DIRECTIONS:
Would you filter these records and copy every line that has the word "guilty"?

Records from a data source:

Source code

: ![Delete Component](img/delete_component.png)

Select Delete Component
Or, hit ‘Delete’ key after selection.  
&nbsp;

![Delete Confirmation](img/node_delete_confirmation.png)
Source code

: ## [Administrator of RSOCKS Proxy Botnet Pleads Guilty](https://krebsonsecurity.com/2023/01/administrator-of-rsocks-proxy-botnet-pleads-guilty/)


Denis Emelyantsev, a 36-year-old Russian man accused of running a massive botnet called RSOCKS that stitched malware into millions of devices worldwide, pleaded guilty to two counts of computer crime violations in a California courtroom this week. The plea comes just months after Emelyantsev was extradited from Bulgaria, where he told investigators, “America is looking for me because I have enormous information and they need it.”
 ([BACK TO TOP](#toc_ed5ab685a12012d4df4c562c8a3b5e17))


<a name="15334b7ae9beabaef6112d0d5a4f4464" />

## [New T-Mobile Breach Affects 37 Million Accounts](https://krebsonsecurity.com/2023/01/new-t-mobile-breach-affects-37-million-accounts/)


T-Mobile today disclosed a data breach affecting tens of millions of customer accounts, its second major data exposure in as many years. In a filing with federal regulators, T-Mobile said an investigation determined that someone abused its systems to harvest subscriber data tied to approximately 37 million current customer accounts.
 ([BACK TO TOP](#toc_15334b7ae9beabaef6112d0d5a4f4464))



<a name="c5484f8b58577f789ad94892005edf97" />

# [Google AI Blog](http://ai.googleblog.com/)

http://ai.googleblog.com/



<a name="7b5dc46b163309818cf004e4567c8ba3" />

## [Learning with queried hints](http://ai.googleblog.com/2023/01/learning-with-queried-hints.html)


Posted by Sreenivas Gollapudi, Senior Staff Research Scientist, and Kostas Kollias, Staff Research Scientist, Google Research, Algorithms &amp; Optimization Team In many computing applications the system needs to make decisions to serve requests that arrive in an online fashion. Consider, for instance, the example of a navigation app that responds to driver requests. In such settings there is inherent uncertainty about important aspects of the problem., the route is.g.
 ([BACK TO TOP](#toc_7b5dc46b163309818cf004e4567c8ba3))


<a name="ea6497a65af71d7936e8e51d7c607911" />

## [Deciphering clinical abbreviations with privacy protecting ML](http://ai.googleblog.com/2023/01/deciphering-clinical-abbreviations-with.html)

OUTPUT OF THE EXERCISE:
: ## [Administrator of RSOCKS Proxy Botnet Pleads Guilty](https://krebsonsecurity.com/2023/01/administrator-of-rsocks-proxy-botnet-pleads-guilty/)
Denis Emelyantsev, a 36-year-old Russian man accused of running a massive botnet called RSOCKS that stitched malware into millions of devices worldwide, pleaded guilty to two counts of computer crime violations in a California courtroom this week. The plea comes just months after Emelyantsev was extradited from Bulgaria, where he told investigators, “America is looking for me because I have enormous information and they need it.”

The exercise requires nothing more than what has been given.